Living in Spain I never meet anyone,I may have seen some on the road but who knows ???
But I have met Solentviews while staying near Gosport.
And met raynipper when I visited his stopover.
and eddievanbitz when having a alarm fitted
thats over a period of 4 years


----------



## pneumatician (May 1, 2005)

*MHF Aquaintances*

I am pleased to say we have met Dozens but then if you go to the odd Meet or Rally you expect to.
We have met funny, peculiar, delightfull, cranky, pretty and handsome but from what I can recall no one unpleasant or unwelcoming.
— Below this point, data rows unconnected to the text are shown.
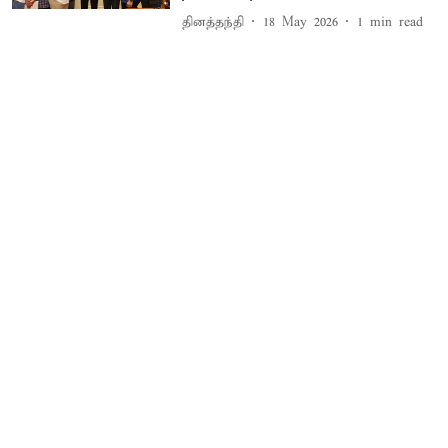
தினத்தந்தி
18 May 2026
1
min read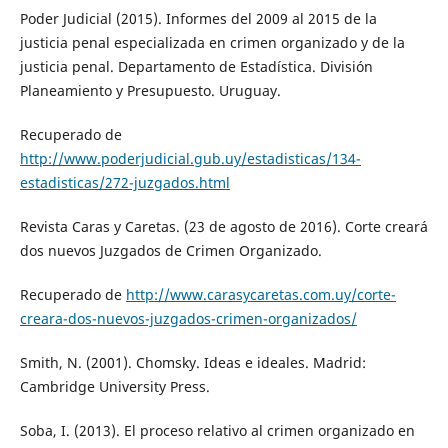
Poder Judicial (2015). Informes del 2009 al 2015 de la
justicia penal especializada en crimen organizado y de la
justicia penal. Departamento de Estadística. División
Planeamiento y Presupuesto. Uruguay.
Recuperado de
http://www.poderjudicial.gub.uy/estadisticas/134-
estadisticas/272-juzgados.html
Revista Caras y Caretas. (23 de agosto de 2016). Corte creará
dos nuevos Juzgados de Crimen Organizado.
Recuperado de
http://www.carasycaretas.com.uy/corte-
creara-dos-nuevos-juzgados-crimen-organizados/
Smith, N. (2001). Chomsky. Ideas e ideales. Madrid:
Cambridge University Press.
Soba, I. (2013). El proceso relativo al crimen organizado en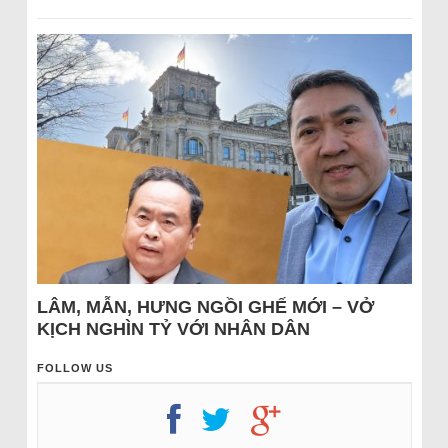
LÂM, MẪN, HƯNG NGỒI GHẾ MỚI – VỞ
KỊCH NGHÌN TỶ VỚI NHÂN DÂN
FOLLOW US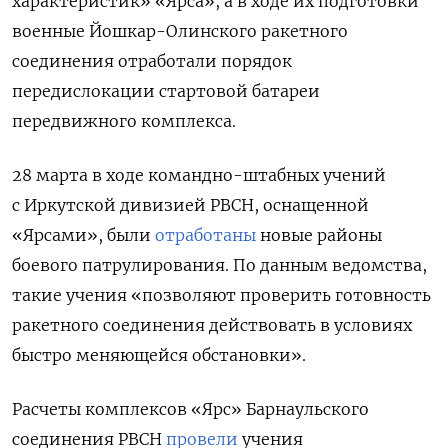
характеристик» «Ярса», а в ходе их подготовки
военные Йошкар-Олинского ракетного
соединения отработали порядок
передислокации стартовой батареи
передвижного комплекса.
28 марта в ходе командно-штабных учений
с Иркутской дивизией РВСН, оснащенной
«Ярсами», были
отработаны
новые районы
боевого патрулирования. По данным ведомства,
такие учения «позволяют проверить готовность
ракетного соединения действовать в условиях
быстро меняющейся обстановки».
Расчеты комплексов «Ярс» Барнаульского
соединения РВСН
провели
учения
A good place to be when the fanct takes you 
A MHF gathering.

Thanks to all those we have met.
Steve


----------



## JockandRita (Jun 1, 2005)

Hi all,

Like others, we have met "hunners and thoosans", especially at meets or rallies. :lol: 

Our very first meet was at Ferry Meadows CC site at P/boro, where we met KandS, Scotjimland, and Concorde, none of whom are MHF'ers any more, (but are still around, wink wink). 
We also met DABurleigh, and Sersol, who are very much MHF'ers.
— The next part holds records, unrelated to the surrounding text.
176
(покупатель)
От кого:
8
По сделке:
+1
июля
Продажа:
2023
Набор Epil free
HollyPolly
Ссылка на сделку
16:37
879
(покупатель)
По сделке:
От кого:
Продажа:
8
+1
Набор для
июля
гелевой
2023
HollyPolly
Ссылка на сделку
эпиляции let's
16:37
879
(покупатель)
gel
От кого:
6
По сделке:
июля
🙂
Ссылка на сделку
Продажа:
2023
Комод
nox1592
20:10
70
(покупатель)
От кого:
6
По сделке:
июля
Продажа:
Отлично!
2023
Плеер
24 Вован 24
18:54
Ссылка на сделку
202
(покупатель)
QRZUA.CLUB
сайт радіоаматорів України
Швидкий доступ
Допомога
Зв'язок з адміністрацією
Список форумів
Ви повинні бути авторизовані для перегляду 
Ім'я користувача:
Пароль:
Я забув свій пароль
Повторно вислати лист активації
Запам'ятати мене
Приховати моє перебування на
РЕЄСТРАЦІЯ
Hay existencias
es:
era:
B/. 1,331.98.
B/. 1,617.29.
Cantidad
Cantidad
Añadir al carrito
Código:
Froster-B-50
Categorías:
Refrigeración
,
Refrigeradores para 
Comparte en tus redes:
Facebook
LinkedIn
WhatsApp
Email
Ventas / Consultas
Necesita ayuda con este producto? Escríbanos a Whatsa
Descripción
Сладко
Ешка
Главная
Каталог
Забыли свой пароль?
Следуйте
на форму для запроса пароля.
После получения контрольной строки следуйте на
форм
Frequent meet ups have been with Sallytrafic, Artona, Snelly, SidT, TinaGlenn, LeoK, UncleNorm, Carper, (as well as many others), and last but, but by no means least, our dear departed Humber-Traveller.

The furthest away "meet up" with a fellow MHF'er was with SidT, (Sid & Shirley), at the Dusseldorf Messe. 

I am terrible with my memory too, and often find myself in the embarrassing position of being recognised and greeted, by people whose names I have forgotten.  
Sometimes I struggle to even remember where we met, as we are members of so many groups, and been to so many places.  

Out of all the MHF'ers we have met, only one was a right pain, (not listed here), but then, they might say the same about us. :wink: :wink: :wink: 

Jock.


----------



## lafree (Dec 31, 2007)

Hi, Never met another member we were away for 91 last year France, Belgium, Holland and Scotland, we have a MF pennant back and front windows see you this year.
Lafree


----------



## tubbytuba (Mar 21, 2007)

We met Doug285 when he bought our Duetto just over a year ago. Also met Castaway, Sandy and Graham (sand & gravel) whilst in Spain last May, saw their sticker so knocked on door and accosted them, had a good old natter and plenty of laughs.

Would love to meet Greenie (think she lives just down the road), CaGreg and Carolgavin - to see if they live up/down to my fantasies  .
Also would be good to bump into some of my fellow mountain bikers that I've exchanged posts with a few times. We must try and attend a rally this year....


----------



## DABurleigh (May 9, 2005)

"Would love to meet Greenie (think she lives just down the road), CaGreg and Carolgavin - to see if they live up/down to my fantasies"

Trust me; they do!

Dave


----------



## greenasthegrass (Oct 27, 2007)

Can't believe how many we have met - in fact would like to say a big thank you to this website for most of our motorhoming friends!

Must be in the hundreds now. Carol and Gavin were the first - it was a bit daunting cos thought she might be odd and how would we get rid then but love at first sight! obviously with Carol as well! :lol: 

Russell and I were separated at birth as we went to same school albeit it not at same time - talk more to him than my husband!!!

DABS would love to meet one day but am afraid the green lycra might just make me worried!

Tubby - feel free to call in anytime passing big red neenar in drive in Kippax - hard to miss - even the pigeons hit it on a regular basis.

Best of all are all the meets we attend either on here or other sites as most are on here anyway.


Aw am filling up ....

Greenie :lol:


----------



## DABurleigh (May 9, 2005)

"daunting cos thought she might be odd"
Birds of a feather ....

You're safe with the lime green; Carol blew it up.

Dave


----------



## Spacerunner (Mar 18, 2006)

clianthus said:


> I can honestly say I've never met a horrible one,


And after all the effort I put in too..
:roll: :lol:


----------



## raynipper (Aug 4, 2008)

I guess it's all down to location. When in the American RV Club I must have met almost all the then membership of 900.

But only four so far on mhf.

Bognormike at his home.
Hogan passing here en route to Spain.
Codfinger at Le-Mans.
Another newish tag in the Brugges air.

Ray.


----------



## JockandRita (Jun 1, 2005)

We met up today again with CaptMike, (Mike & Rose), and had lunch with them

They are over here from Spain for a few weeks.

Jock.


----------



## Nora+Neil (May 1, 2005)

We have met CaGreg xxx

Aido who we have met often.

Joep I thinking we met in Knock Co Mayo.


----------



## mygalnme (Jul 12, 2009)

We met quite a few at Lincoln show last year when camped with MHF can't remember many names but all very friendly..we were "crazyhead" then. Tude helped us with some sites in Belgium afterwards,I remember,then we met Zude 2 days ago on a camperstop in Spain. We are on a rally in Alcossebre at mo so will look out for stickers :!: We have 1 in the front so if anybody near come knockin   
Margaret


----------